On the newsroom side this has involved publishing automated stories based on formulaic company announcements since 2016.

But on the product development side, Bloomberg has created something called “segmentation GPT” to enable it to quickly test and iterate using “synthetic personas”.

“We’ve taken our customer segmentation, so every way we understand our users, and we’ve created custom GPTs for each one.

“So one of our customer segments, for example, is called the Market Mavens. We have released these tools to our editors, to our marketers and to our product people, and what they do with these tools is use these sort of synthetic research characters to help improve their work.

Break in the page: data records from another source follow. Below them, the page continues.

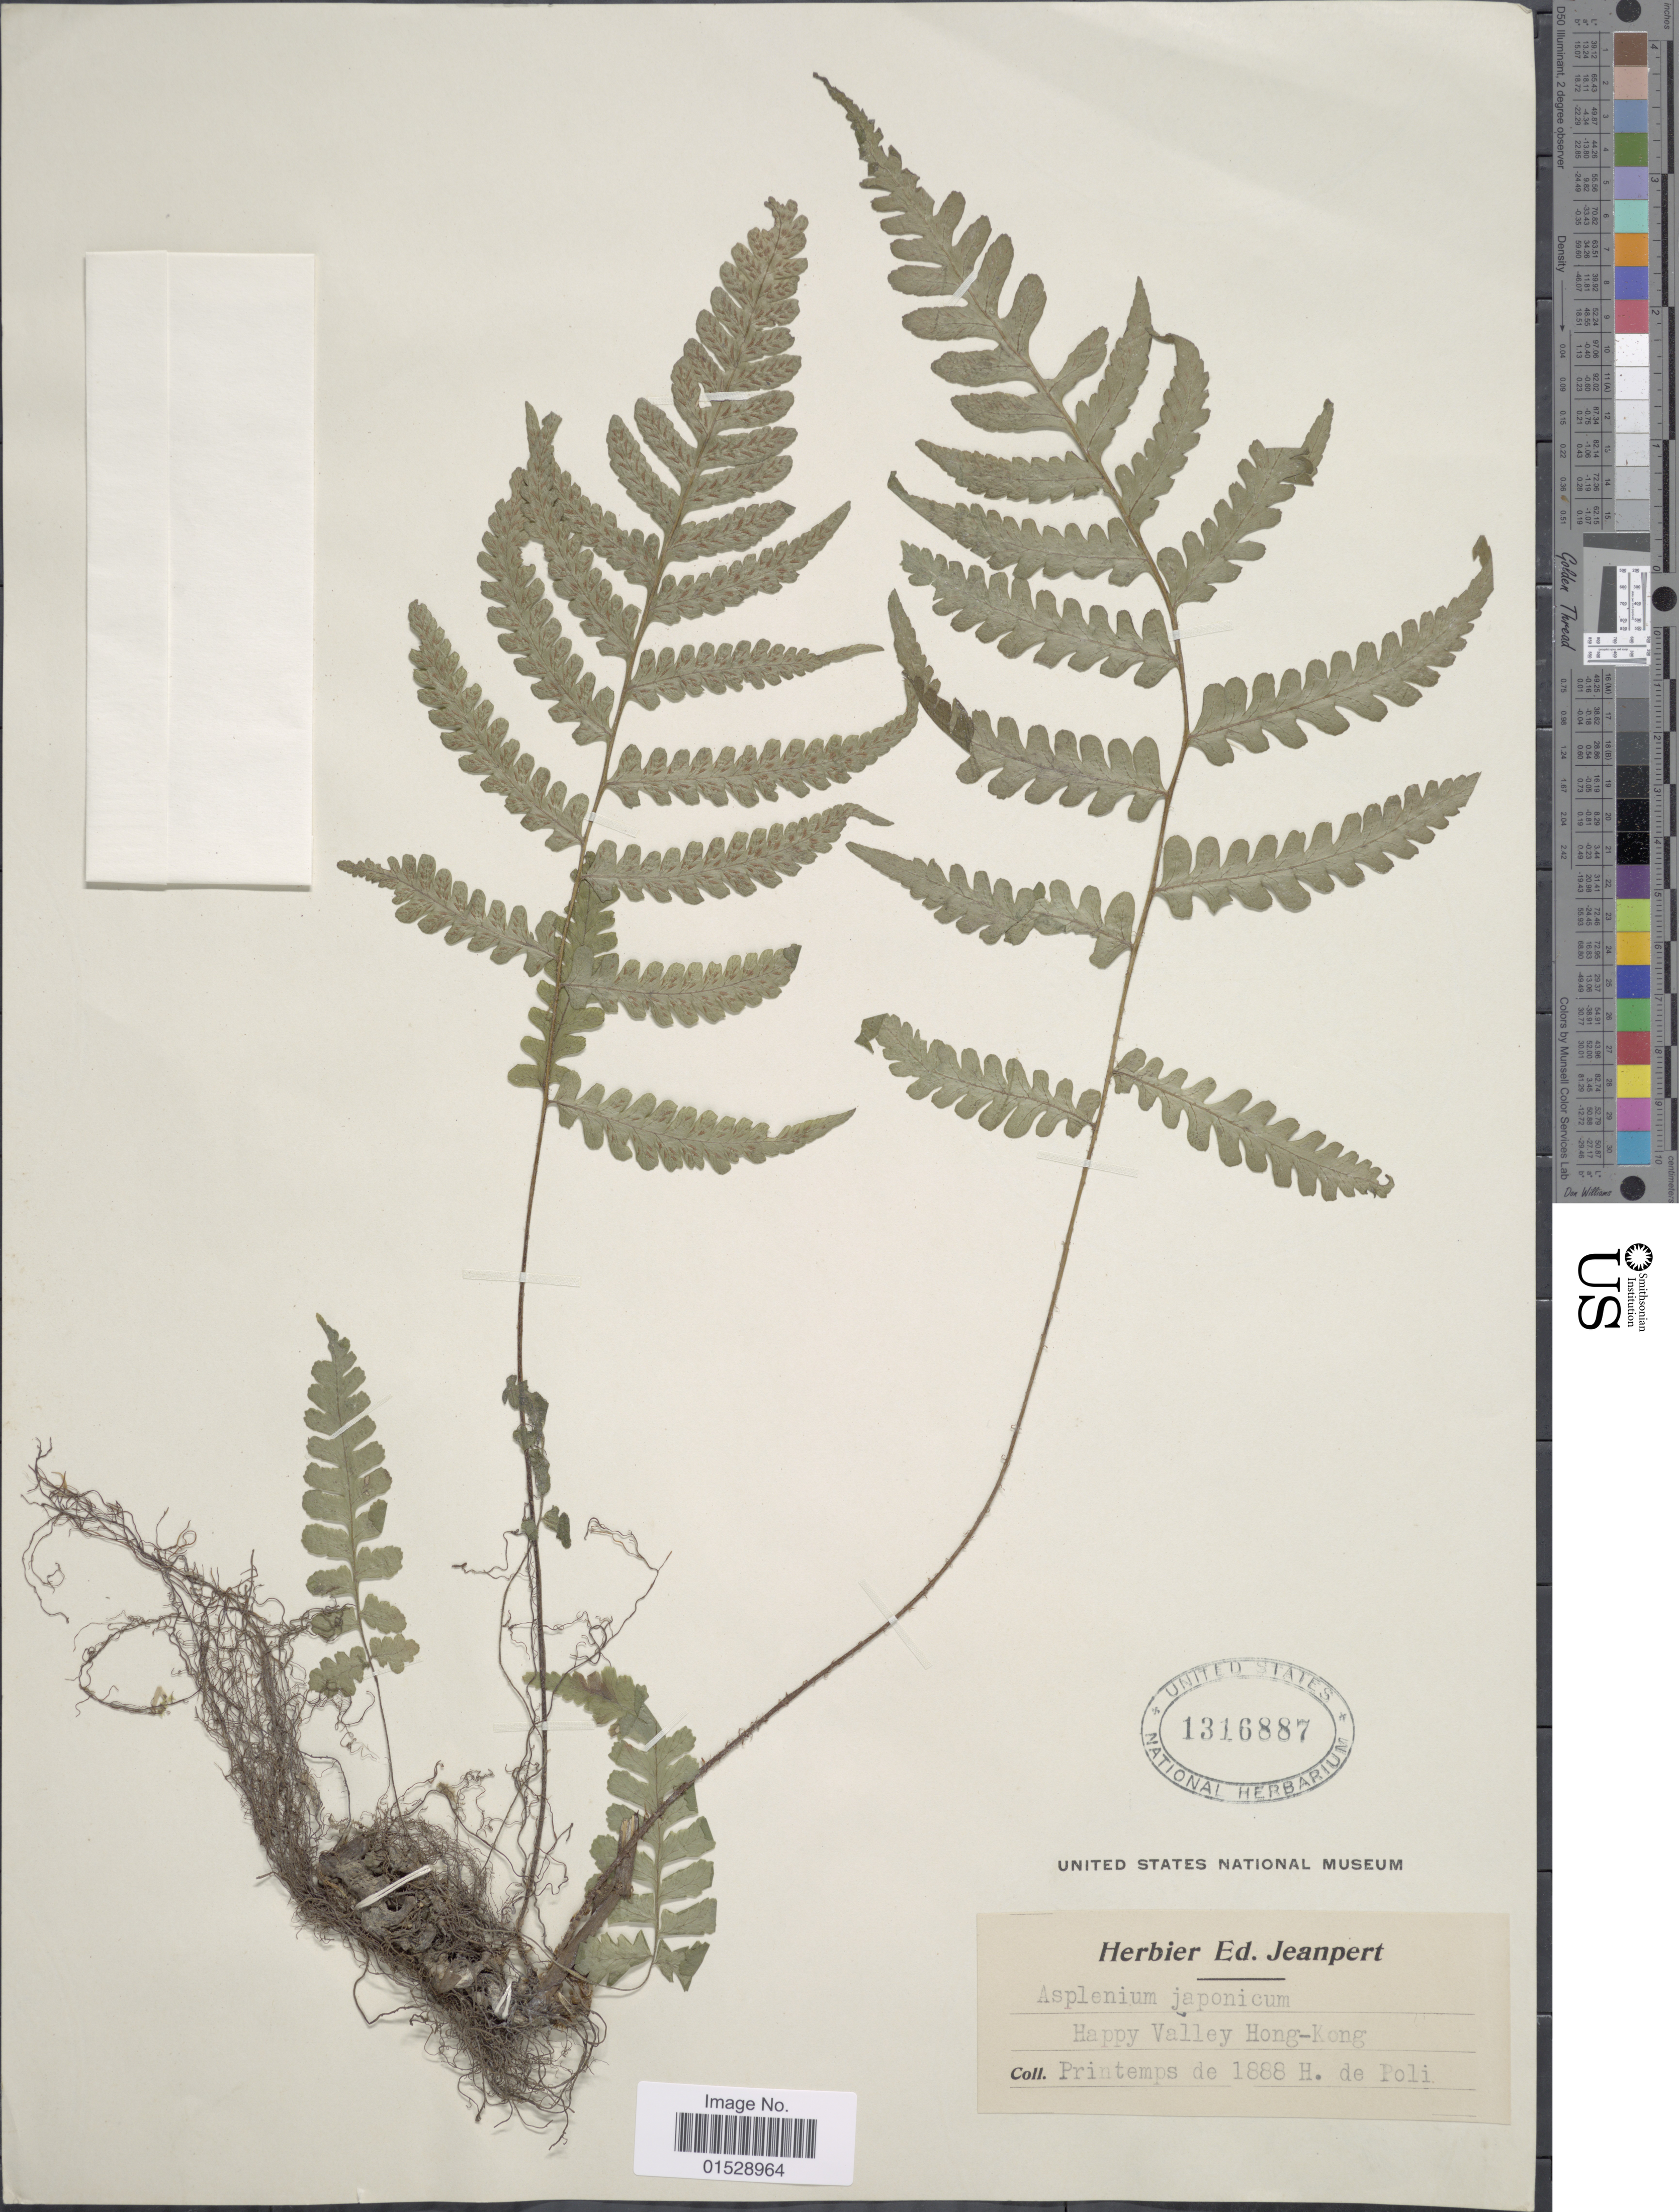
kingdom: Plantae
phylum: Tracheophyta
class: Polypodiopsida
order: Polypodiales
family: Athyriaceae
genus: Deparia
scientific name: Deparia japonica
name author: (Thunb.) M. Kato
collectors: H. De Poli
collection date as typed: Printemps de 1888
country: China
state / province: Hong Kong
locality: Happy Valley Hong-Kong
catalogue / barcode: US 1316887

“So we submit, for example, a draft of a marketing email, and sort of interrogate the GPT to understand how that marketing email could be changed to better reach and connect with a Market Maven persona. This has been so fun and transformative for the staff because they’ve had essentially, like, a work buddy to help them figure out how to optimise to fit the needs of our users.

“I want to be clear that we haven’t given up talking to our users. In fact, we still do that all the time and have a monthly check-in when we look at all of our customer data.

“We’re really focused on talking to our users, but this custom GPT has really helped everyone around the organisation keep that subscriber in mind with everything they do. And I think that’s been really, really cool.”